• **Extrait choisi**:
-=-=-=-=-
Profitant de sa notoriété, il s’engage à la fin des années 1980 après avoir fait la rencontre d’un François Mitterrand désireux d’ouverture en vue de son second mandat. Commence alors une ascension fulgurante pour le Parisien de naissance.

Bernard Tapie est élu député des Bouches-du-Rhône, dans la douleur, en 1989, dans une circonscription réputée “ingagnable” pour la gauche. Soutenu par le président socialiste, il fait même son entrée au gouvernement trois ans plus tard... avant de faire les frais de la jurisprudence “Bérégovoy-Balladur” qui imposait, alors, à un responsable gouvernemental mis en examen de démissionner. Une carrière aussi spectaculaire qu’éphémère, stoppée nette par ses premières affaires judiciaires, qui résonne à bien des égards avec la période actuelle.

Férailleur contre l’extrême droite

Tout d’abord parce que Bernard Tapie fait de la lutte contre la montée de l’extrême droite, le ciment de son engagement public, et ce dès son premier combat en Provence. Si d’aucuns lui reprochent, dès les législatives de 1988, de reprendre les recettes qui ont fait le succès de Jean-Marie Le Pen et l’accusent de céder à une forme de populisme désidéologisé, le fringant quadragénaire promet de “réduire à moins de 10% le score du FN”, sous l’œil bienveillant de François Mitterrand.

“Tapie, je le connaissais très peu avant le gouvernement Bérégovoy. Je l’ai accepté, il s’est révélé un excellent ministre”, résumait le chef de l’État en 1993 entre autres compliments, adressés au grand dam de certains pontes socialistes, agacés, eux, par les sorties du fort en gueule. Il faut dire que l’homme d’affaires, qui s’est lancé sur les terres où le FN réalisait ses meilleurs scores, n’a jamais rechigné aux joutes verbales et autres coups d’éclat sur les plateaux de télévision.
-=-=-=-=-
• **Données enregistrées**:
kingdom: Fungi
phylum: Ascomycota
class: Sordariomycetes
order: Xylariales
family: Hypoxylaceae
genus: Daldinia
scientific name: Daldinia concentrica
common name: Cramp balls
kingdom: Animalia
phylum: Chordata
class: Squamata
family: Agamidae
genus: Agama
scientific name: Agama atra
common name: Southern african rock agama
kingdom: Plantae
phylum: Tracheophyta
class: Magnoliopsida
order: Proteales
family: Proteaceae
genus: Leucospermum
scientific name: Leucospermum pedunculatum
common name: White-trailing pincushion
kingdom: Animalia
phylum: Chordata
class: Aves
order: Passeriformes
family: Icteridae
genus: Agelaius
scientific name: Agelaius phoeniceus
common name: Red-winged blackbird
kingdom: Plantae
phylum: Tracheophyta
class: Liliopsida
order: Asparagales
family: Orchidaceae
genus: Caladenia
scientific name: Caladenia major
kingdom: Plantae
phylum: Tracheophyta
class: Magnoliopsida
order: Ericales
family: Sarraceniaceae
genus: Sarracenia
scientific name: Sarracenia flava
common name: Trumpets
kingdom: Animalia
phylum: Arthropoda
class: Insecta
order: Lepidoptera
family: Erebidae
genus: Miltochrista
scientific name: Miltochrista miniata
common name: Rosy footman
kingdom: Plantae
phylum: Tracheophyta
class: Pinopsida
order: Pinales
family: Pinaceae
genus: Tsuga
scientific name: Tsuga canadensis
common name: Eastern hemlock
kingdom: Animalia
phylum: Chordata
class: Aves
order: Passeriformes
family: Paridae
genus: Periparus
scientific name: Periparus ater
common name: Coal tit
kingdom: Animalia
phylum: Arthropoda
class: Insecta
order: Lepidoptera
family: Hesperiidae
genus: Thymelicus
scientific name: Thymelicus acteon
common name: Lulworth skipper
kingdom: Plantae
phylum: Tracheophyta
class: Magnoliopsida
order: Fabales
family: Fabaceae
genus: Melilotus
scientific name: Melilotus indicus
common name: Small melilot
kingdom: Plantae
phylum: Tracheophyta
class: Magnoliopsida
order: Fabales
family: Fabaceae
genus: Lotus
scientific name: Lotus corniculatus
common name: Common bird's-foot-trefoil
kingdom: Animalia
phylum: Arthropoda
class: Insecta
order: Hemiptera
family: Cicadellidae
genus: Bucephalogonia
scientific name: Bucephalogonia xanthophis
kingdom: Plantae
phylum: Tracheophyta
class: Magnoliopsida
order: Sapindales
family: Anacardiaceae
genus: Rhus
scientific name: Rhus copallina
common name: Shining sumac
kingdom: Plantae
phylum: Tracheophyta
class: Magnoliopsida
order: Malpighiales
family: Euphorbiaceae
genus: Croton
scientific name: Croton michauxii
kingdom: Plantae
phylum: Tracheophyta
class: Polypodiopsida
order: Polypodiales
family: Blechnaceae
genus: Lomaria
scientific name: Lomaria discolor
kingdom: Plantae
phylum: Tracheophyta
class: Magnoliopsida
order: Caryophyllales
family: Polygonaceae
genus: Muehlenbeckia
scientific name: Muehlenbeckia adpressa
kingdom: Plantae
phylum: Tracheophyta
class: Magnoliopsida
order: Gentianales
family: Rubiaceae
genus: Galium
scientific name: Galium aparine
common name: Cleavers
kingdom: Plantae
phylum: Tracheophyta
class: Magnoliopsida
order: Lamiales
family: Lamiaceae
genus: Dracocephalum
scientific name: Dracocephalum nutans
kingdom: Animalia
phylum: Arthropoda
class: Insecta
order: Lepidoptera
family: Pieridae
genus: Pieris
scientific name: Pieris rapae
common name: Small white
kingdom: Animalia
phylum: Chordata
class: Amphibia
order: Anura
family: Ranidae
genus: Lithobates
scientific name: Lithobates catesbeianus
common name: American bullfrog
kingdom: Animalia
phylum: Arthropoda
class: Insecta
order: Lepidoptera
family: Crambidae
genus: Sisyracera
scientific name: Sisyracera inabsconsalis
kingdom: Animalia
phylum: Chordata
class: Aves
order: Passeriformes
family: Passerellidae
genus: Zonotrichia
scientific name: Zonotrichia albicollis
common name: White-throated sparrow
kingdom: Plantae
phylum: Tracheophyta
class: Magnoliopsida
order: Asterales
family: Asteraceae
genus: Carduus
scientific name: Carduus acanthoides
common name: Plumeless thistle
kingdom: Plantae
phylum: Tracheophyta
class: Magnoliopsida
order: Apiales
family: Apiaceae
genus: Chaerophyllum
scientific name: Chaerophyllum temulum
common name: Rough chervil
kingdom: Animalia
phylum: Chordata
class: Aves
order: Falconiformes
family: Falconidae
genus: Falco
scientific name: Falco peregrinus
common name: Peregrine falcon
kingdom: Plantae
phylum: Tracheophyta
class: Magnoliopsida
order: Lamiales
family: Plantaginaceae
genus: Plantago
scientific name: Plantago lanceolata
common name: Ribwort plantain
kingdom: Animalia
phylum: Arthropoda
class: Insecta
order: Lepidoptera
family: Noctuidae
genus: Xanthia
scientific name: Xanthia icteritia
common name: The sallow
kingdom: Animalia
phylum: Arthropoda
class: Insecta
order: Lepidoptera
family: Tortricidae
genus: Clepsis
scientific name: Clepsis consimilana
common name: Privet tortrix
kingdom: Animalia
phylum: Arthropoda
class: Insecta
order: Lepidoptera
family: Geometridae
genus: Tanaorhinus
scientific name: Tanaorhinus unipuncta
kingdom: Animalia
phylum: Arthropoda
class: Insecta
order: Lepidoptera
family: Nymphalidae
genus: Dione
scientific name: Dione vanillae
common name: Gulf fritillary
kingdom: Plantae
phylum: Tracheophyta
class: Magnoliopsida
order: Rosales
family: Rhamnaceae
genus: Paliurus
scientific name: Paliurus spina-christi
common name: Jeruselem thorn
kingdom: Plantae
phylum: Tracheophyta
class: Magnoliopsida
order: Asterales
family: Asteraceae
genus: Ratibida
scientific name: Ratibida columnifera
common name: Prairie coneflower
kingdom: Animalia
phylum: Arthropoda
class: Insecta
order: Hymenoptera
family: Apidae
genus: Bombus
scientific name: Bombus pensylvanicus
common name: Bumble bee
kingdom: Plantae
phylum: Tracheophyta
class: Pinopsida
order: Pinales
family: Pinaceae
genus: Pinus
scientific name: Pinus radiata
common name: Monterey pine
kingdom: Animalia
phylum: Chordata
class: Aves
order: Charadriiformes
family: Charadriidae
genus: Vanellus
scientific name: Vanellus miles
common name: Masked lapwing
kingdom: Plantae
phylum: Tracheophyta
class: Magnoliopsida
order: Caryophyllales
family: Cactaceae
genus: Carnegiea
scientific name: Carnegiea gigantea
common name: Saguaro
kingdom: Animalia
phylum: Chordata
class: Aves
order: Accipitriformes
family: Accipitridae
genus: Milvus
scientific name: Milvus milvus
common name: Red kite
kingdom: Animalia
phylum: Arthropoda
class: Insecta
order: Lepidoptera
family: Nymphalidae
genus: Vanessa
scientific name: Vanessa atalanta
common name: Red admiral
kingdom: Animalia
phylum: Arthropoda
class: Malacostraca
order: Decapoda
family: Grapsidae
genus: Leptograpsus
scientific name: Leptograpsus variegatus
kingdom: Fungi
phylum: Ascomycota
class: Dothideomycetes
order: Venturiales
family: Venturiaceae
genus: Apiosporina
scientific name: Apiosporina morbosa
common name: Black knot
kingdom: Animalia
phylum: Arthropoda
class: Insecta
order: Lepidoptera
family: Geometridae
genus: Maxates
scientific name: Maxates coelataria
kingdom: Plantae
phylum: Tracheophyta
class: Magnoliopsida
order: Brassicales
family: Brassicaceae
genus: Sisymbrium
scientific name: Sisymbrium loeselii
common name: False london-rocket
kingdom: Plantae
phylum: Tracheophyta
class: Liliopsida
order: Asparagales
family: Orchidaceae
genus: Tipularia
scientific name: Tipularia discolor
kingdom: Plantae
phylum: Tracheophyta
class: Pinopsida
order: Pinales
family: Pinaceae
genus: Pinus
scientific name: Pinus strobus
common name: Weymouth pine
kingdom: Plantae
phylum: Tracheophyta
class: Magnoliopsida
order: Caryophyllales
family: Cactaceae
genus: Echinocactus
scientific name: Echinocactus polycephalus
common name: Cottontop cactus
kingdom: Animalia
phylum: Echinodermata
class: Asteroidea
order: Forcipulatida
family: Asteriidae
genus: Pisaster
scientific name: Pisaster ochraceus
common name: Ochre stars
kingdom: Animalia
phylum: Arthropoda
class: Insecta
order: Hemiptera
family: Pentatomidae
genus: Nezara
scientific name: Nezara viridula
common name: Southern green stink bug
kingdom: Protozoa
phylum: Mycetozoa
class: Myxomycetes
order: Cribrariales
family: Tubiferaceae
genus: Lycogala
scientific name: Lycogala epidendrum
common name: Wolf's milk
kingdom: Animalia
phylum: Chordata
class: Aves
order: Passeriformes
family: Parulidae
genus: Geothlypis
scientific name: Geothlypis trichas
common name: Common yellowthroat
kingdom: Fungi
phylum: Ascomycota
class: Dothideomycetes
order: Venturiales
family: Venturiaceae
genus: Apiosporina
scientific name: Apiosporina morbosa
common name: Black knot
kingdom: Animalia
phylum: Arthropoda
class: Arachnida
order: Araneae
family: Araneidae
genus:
-=-=-=-=-
• **Consigne A**: Traduisez en anglais la phrase suivante de l'extrait sur Bernard Tapie : « Bernard Tapie est élu député des Bouches-du-Rhône, dans la douleur, en 1989, dans une circonscription réputée “ingagnable” pour la gauche. »
• **Consigne B**: Relevez dans l'extrait sur Bernard Tapie tous les noms de famille de personnes qui y figurent.
Les données n'interviennent pas dans ce travail.

• **Réponse finale A**: Bernard Tapie was elected deputy for the Bouches-du-Rhône, with difficulty, in 1989, in a constituency considered “unwinnable” for the left.

• **Réponse finale B**:
- Tapie
- Mitterrand
- Bérégovoy
- Balladur
- Le Pen